Malnourished children that grow up in an impoverished home with food insecurity are extremely expensive. Children suffering poverty and malnutrition from food insecurity create a huge drag on society because society must pay for them during their entire life. Malnourished, food insecure children can add more than five times the cost of infant mortality. Each child increases the cost of education but they often have neither the health nor mental stability to finish high school. They represent a lifelong cost sink that wastes lives and families. They become adults who have no skills, so they cannot get or hold a job and must depend on government support for living and medical expenses. Their bodies and brains are often underdeveloped from nutritional deficiencies, which means they incur social medical costs several times higher than normal people.

Poverty and affordable good food

Rising food costs prohibit many from obtaining good nutrition.
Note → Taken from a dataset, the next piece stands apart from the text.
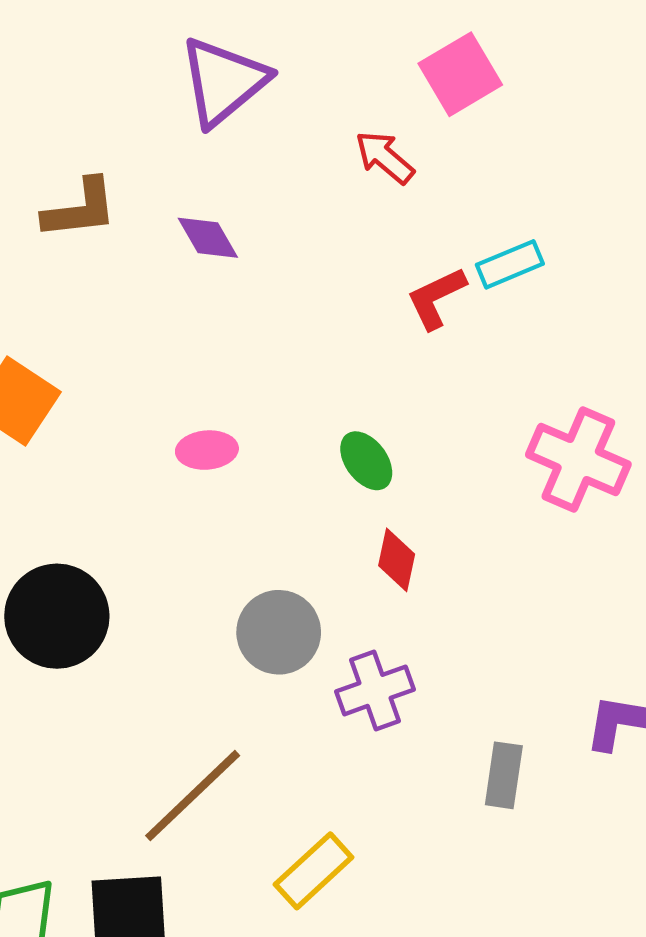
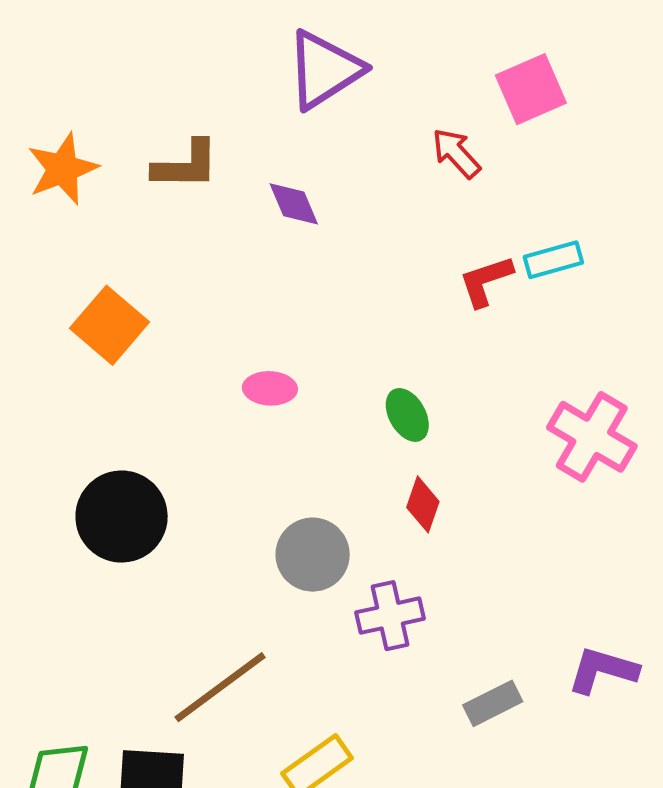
gray rectangle: (504, 775) -> (493, 703), turned 48

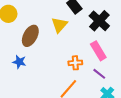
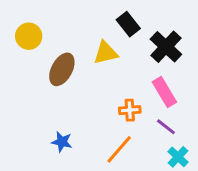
yellow triangle: (59, 25) -> (106, 53), turned 36
blue star: (19, 62) -> (62, 142), moved

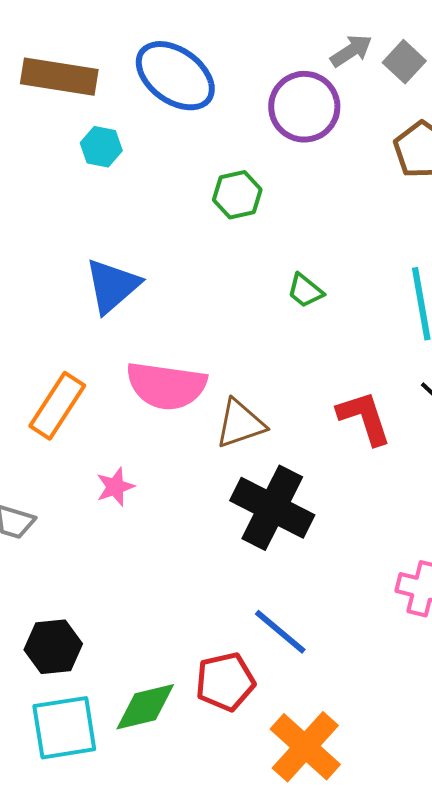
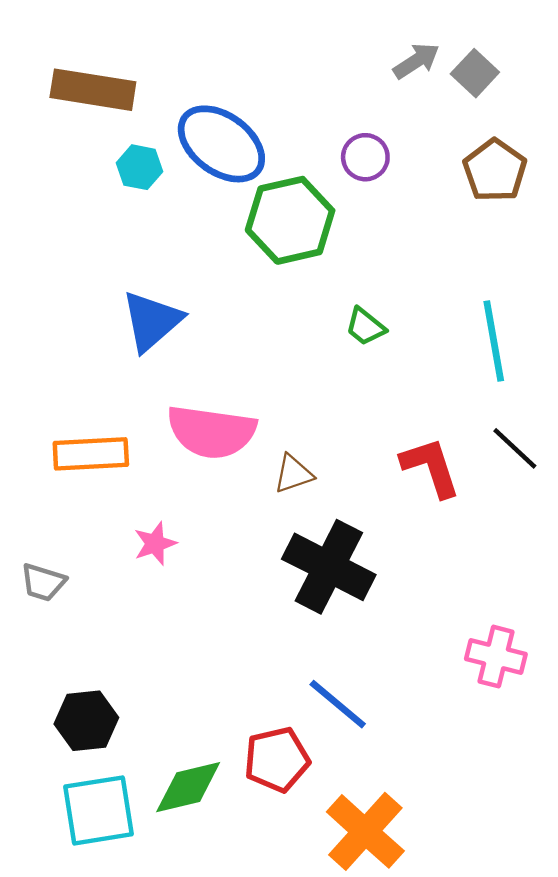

Impoverished families have trouble finding enough money to buy good food. Impoverished families must budget their limited means among all their competing needs including food, which may be supplemented by SNAP subsidies. Low cost foods tend to be high in sugar, salt, fat and calories but low in protein and nutritional density. The lowest cost foods cause obesity and diabetes and all the associated diseases and medical costs.

Family members fill up on cheap food, which solves their immediate symptom – hunger pangs. Empty calories deliver fat but lack nutritional benefit. Cheap foods launch a negative health trajectory towards obesity, diabetes and the many associated illnesses. Impoverished families are forced to trade an immediate solution to hunger pains for future medical and physical pain and medical costs.

The cost of food, as a function of disposable income, had dropped from around 16% in 1980 to 9% in 2013. Unfortunately, many consumers have traded cheap food for higher medical expenses. While food costs dropped 40% as a percentage of disposable income, medical costs have more than doubled. Some of the medical cost increase came from hidden hunger and empty calories that are systemic in cheap industrial foods.

Root causes of hunger

Algae microfarms can address the root causes of poverty and hunger with a seven-step strategy. People without economic security do not have the means to buy food or the inputs to grow their own foods, using industrial agricultural methods. A strategy to provide economic security to millions of people and at the same time moderate poverty, food security and health involves teaching people how to grow microcrops.

Distributed model

Distributed small and medium size microfarms offer the highest potential for local jobs, economic security and social justice. Large farms concentrate wealth in the hands of a few. Large agribusinesses limit innovation to the relatively few people engaged in the firm. Large firms create value for their stakeholders by hoarding their intellectual property, which serves the company but not society.

Algae microfarms

Algae microfarms

Transforming food production to a distributed model with many producers close to consumers will improve social justice and access to fresh good food. People who currently cannot afford to grow their own food due to climate, available cropland or economics will be able to produce affordable for their family and community with microfarms.

Local production will create tens of thousands of new green jobs. Growers will produce fresh natural foods for their family, neighbors and farmers’ markets. These foods deliver superior nutrition and taste without the pollution and waste associated with industrial agriculture. High productivity will allow growers to produce protein and other nutrients 30 to 70 times faster than field crops. In addition, microfarms can be sited in small spaces and on land or buildings that have no or minimal alternative use, which reduces site costs.

Path forward

Algae microfarms offer economic security for millions of Americans and our global neighbors. We need to build the capability for producing microfarms that can recycle waste streams and convert them into healthy foods. Microfarms can transform impoverished and food insecure families to healthy, economically secure contributors to society.